-44-

10.5K 407 77
                                    

Hastanenin geniş ve konforlu yatağının imkanlarını sonuna kadar kullanmayı kendime görev bilirken gece yarısı olmasını umursamadan kumandayla kendimi bir doğrultup, bir indiriyordum.
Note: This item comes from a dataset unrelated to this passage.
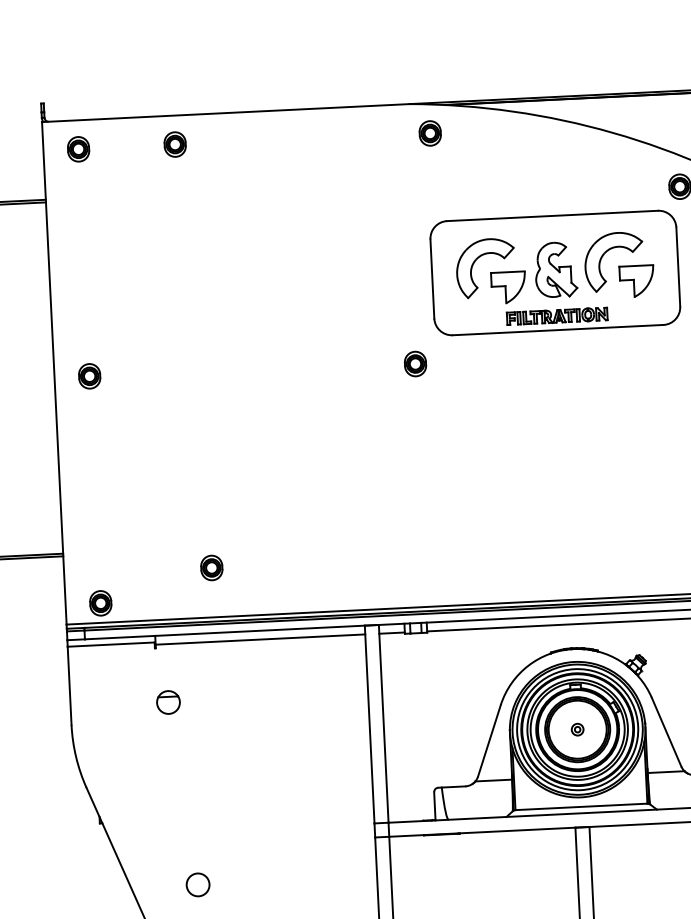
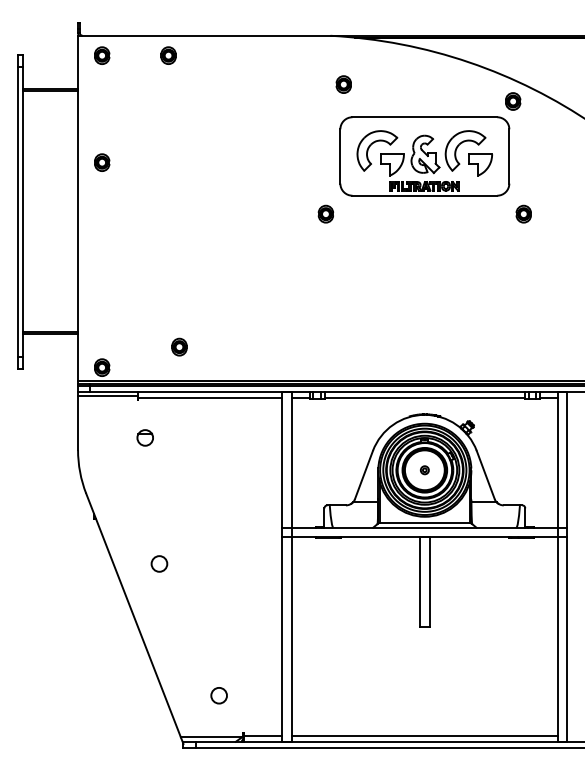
part: (429, 133) -> (343, 84), moved
part: (90, 376) -> (102, 162), moved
Bütün gün uyumanın bende yarattığı dinçlik gece uyumamı engellerken yanımda horuldayan Baran'a umutsuz bir vakaymış gibi baktım.

Yengemi ve benimle kalmak isteyen herkesi tek tek kovmuş, iyi bir abi rolünü üstlenerek yanımda kalmakta ısrar etmişti ama gelin görün ki beyfendi saat on buçuk olmadan derin...çok derin bir uykuya dalmıştı.

O uyurken yanıma hemşire gelmiş, ateşimi ölçmüş ve bana yengemin tehditleriyle atıştırmalık bir şeyler getirmişti. Bu süre zarfında Baran Bey bırakın uyanmayı kıpırdamamıştı bile. Üstelik yanıma gelen hemşire acayip güzel bir kızdı. Böyle bir fırsatı kaçıracak kadar uyuması cidden garipti.

Onu umursamayı yaklaşık bir saat önce bıraktığım için dikkatimi tekrar kumandaya verdim ve bu sefer ayak kısmımı hava kaldırıp, baş aşağı duruyormuş gibi bir his yarattım.

Bu hastane yatakları cidden acayip güzeldi ya. Bence eve de almalıydık bunlardan.

Kendi eğlencemi kendim yaratırken, saçma salak kıkırdamalarım bile Baran'ı rahatsız etmiyordu.

"Kendine eğlence bulman güzel. Çoğu insan hastanelerde huzursuz olur." Duyduğum ses ile birden elim ayağıma karışırken, kendimi düzelteceğim yerde yatakta adeta ikiye katladım.

Ayaklarımın kafama değecek kadar bükülmesi beni panikletirken, olabildiğince hızlı hamlelerle ilk önce ayaklarımı, sonra da baş kısmını düzelttim ve birbirine karışan saçlarımı kendi çapımda halletmeye çalıştım.

"Burada olmamalısın !" Sesimi oldukça kısık çıkarmaya çalışırken aynı zamanda da bağırmaya çalıştığım için oldukça garip bir durum sergiliyordum ama yapacağım bir şey yoktu.

Yekta burdaydı. Hem de gece yarısında ! Üstelik en kötüsünü bile söylememiştim. Abim hemen dibimde ağzı açık uyuyordu.

"Biliyorum ama senin iyi olduğunu görmem lazımdı." Yekta iki koca adımda yanıma ulaşırken bir gözüm sürekli Baran'daydı. Eğer uyanırsa bu durum hakkında bir yalan uydurabileceğimden emin değildim.

"Öğlen geldiğinizde görmüştün. Buraya gelmen hiç iyi olmadı !" Bir an önce gitmesi için elimden ne geliyorsa yapmaya hazırken, o benim aksime oldukça rahat bir şekilde ayakucumda ki boşluğa oturdu.

"O zaman sadece uzaktan bakmıştım. Şimdi kendim kontrol etmeliyim." Ayakucumda duran, doktor ve hemşirelerin bir şeyler yazdığı dosyayı eline alıp incelerken gitmesi için içten içe yalvarmaya başladım.

Baran kesinlikle bizi öldürücekti.

Kendi kendine homurdanıp, elinde ki dosyayı incelerken soğuk terler akıttığımın farkında olmadığı için sinirle bacağına tekme attım.

"Oğlum sen ne rahat bir herifsin ya ! Baran uyuyor hemen yanımızda farkında mısın ? Git artık, git !" Ona savurduğum ayağı tutup bana bakarken, sinirden kıpkırmızı olduğuma emindim.

Buraya gelmekle cidden yüzyılın hatasını yapmıştı ! Aptal kere aptal herif ne olucak !

"Farkındayım ve..." Bileklerimin üzerinde duran elini yukarı çıkartıp dizlerime koydu ve oldukça tehlikeli bir yakınlıkta yüzünü yüzüme yaklaştırıp konuşmaya devam etti.

"Senin aksine ben deli gibi tepinip, bağırmıyorum." Fısıltıdan ibaret kelimelerinin her biri yüzüme ılık bir meltem gibi vururken tüm uzuvlarımın uyuştuğunu hissediyordum.